They were way to busy dealing with my Border terrier to give a hoot about me! I never got grabbed inside a mine.

I shot my one and only bear (in the neck) from 4 feet off the muzzel.
She wasn't interested in me, she had my Border terrier and about 8 or 10 coon hounds a couple rhodesian ridgebacks to keep her busy.

A friend of mine grabbed the tail of a femaile mountain lion and dragged her out of the big rocks she was in where the dogs couldn't get her out... so we could chase her somemore (we had almost all "puppies" that day).

No kidding... with some good dogs and one or two guys with sharp sticks there ain't much out there "man" can't kick butt on.

Even more. Picture handling some of those young (and full of themselves) bulls with no dogs, just a coulple guys with ropes and a branding iron and emasculators (or pocket knife) can get the job done and have the "leftovers" for supper.

-- WHAT TO DO --
1 - Update the hunting post from "They were way" up to and including "keep her busy." by replacing "bear" with "boar".
2 - Take the post about hunting with dogs further, continuing from where it stops in the same casual voice.

-- RECORDS SUPPLIED --
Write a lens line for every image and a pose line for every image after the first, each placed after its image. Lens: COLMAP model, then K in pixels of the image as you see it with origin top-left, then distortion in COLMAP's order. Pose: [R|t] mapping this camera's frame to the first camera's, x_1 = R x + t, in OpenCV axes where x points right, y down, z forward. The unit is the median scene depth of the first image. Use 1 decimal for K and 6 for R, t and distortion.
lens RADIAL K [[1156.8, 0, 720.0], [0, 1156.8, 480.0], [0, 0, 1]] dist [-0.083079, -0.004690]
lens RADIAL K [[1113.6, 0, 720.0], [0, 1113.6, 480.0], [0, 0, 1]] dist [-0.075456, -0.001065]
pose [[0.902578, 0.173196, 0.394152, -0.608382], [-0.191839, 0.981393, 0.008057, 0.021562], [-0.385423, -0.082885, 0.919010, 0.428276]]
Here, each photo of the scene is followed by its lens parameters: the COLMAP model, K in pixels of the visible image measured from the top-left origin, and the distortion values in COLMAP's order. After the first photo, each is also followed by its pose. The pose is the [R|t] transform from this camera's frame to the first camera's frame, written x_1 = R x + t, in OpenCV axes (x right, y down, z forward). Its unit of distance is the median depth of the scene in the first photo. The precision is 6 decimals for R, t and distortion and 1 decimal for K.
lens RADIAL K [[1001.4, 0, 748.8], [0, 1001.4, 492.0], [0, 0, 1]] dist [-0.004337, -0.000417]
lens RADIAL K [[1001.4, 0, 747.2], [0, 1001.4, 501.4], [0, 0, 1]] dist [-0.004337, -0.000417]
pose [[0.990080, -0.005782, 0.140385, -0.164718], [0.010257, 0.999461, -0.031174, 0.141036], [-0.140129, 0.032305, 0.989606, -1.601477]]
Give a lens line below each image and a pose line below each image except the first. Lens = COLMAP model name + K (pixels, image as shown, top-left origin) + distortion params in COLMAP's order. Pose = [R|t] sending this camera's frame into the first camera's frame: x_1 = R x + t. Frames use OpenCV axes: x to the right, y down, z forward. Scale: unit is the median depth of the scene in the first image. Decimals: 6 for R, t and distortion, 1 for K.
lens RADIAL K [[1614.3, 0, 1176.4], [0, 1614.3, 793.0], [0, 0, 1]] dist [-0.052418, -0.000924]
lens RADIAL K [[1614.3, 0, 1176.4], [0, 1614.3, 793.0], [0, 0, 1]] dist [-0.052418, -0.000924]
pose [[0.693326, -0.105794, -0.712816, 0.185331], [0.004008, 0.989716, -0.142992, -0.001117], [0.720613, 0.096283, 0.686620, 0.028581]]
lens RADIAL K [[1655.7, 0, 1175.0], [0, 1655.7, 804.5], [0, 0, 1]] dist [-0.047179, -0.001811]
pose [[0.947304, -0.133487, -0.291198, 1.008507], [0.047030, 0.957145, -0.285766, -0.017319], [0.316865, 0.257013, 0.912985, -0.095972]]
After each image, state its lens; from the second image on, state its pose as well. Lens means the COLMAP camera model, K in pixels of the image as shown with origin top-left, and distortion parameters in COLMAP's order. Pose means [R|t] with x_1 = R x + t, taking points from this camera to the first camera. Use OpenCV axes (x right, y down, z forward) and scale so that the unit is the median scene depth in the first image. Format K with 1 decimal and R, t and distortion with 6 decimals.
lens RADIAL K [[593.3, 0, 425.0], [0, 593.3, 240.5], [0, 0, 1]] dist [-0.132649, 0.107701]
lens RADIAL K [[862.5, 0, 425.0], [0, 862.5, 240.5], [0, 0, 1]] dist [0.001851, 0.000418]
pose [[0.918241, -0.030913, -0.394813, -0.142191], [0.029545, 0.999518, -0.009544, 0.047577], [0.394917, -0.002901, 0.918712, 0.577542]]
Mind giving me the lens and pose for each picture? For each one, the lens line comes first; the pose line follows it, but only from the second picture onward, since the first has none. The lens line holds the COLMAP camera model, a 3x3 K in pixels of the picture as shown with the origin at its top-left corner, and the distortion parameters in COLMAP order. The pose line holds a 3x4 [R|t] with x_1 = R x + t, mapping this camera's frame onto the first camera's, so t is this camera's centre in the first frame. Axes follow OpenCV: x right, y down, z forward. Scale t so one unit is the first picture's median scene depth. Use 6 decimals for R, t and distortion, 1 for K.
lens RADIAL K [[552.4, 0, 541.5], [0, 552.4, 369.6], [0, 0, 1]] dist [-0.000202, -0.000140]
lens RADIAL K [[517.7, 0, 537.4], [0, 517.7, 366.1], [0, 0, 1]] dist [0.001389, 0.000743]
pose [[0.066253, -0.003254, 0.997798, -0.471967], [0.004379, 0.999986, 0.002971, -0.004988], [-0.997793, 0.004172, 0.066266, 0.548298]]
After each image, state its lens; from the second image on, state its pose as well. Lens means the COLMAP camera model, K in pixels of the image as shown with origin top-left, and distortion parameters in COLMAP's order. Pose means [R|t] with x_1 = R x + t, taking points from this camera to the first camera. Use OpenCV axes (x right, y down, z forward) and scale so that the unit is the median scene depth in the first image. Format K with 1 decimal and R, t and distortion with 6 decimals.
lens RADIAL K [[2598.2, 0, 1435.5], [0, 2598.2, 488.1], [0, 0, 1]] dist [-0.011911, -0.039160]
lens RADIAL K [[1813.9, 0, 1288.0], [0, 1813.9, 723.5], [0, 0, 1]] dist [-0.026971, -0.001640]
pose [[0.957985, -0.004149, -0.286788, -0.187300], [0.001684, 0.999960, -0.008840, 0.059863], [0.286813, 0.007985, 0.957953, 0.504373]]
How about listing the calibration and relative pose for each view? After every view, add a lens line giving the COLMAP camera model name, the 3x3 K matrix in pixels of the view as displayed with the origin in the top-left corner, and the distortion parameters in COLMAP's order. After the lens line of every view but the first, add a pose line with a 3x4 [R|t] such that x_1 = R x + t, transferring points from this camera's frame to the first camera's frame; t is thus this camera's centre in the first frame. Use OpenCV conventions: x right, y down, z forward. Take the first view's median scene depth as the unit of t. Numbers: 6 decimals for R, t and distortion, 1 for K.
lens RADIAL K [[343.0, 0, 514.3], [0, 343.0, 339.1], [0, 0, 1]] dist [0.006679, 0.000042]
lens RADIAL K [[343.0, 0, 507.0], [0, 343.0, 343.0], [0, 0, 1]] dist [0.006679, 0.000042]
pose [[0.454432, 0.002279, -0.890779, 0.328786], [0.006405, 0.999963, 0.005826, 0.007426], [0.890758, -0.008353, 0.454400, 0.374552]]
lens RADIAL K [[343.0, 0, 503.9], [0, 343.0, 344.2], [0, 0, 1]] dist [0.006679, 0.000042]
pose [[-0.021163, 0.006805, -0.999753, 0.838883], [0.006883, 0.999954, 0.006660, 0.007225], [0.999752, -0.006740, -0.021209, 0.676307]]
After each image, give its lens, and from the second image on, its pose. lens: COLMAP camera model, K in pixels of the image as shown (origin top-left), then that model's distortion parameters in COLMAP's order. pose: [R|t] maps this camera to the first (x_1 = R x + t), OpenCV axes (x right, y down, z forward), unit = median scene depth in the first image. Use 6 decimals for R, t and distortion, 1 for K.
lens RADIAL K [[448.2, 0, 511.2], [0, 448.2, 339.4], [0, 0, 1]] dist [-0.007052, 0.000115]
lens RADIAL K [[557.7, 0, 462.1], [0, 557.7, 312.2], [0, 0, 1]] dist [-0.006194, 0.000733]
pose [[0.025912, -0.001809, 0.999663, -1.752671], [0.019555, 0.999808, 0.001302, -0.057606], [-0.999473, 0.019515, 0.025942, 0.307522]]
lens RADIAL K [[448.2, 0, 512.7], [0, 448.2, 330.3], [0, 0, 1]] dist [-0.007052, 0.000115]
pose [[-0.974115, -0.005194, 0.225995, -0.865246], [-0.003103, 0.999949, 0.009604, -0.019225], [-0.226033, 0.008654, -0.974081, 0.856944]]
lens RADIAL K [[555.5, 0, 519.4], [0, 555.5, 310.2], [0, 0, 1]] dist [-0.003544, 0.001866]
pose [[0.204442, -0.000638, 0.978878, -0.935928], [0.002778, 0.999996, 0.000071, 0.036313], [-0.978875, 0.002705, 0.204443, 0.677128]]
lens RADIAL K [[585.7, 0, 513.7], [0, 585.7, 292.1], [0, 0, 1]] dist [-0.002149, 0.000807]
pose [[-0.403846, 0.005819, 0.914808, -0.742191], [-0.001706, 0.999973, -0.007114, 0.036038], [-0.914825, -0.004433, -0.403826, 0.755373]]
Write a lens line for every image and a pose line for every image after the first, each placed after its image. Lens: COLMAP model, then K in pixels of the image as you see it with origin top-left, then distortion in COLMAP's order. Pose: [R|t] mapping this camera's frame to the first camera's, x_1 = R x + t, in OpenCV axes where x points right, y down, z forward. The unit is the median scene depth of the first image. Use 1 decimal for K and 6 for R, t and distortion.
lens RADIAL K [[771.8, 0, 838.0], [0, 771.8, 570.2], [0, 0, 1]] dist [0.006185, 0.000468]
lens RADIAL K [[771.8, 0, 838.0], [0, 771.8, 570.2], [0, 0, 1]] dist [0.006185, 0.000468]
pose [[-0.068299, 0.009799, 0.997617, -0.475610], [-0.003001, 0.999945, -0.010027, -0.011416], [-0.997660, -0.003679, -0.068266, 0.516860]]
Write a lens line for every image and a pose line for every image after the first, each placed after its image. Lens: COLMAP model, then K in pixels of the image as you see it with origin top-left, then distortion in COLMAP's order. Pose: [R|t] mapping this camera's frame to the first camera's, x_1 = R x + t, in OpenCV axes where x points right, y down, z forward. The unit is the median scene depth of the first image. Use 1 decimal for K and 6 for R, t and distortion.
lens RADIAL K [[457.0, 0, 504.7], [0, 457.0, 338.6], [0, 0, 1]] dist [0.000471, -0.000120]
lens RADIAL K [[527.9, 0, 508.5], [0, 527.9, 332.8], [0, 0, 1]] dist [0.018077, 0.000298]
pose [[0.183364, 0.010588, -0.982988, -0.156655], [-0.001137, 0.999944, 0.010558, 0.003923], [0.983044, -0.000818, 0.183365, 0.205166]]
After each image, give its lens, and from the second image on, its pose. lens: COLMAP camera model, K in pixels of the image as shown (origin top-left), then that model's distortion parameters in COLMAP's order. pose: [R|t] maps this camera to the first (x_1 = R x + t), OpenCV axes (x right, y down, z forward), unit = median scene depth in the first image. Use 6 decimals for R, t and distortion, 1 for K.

-- YOUR WRITTEN ANSWERS --
1 -
They were way to busy dealing with my Border terrier to give a hoot about me! I never got grabbed inside a mine.

I shot my one and only boar (in the neck) from 4 feet off the muzzel.
She wasn't interested in me, she had my Border terrier and about 8 or 10 coon hounds a couple rhodesian ridgebacks to keep her busy.

2 -
You are selling yourself short... although in a very humorous way! ;)

Imagine taking on the opposing football team by yourself as opposed to being trained as a team and being just one part. That's the way you are talking. ;)

I'm not a hunter (just a shooter) and I'm not a cowboy, just a dumb railroad signalape but BTSeenT and was able to join-in in no time. Just another man.

Any of us could too, barring physical difficulties.

What Pendentive's got is "BTDT" (and pictures!) is all. ;)

"if it bleeds, we can kill it" -Dutch

Alvin in AZ
 
Watching the video doesn't do much for me...

http://www.youtube.com/watch?v=FdQ4DJVTJO0

I went to youtube.com and searched "dog hog" and watched a few of these. Sorry guys, doesn't look much like sport to me. Dogs do the work and guide goes "stick knife HERE". A bit too staged for me.

I was going to say it isn't fair to put the dogs in harms way, but watching a few of these videos it looks like the doggies are having a good time! They finally get to do what they are trained to do.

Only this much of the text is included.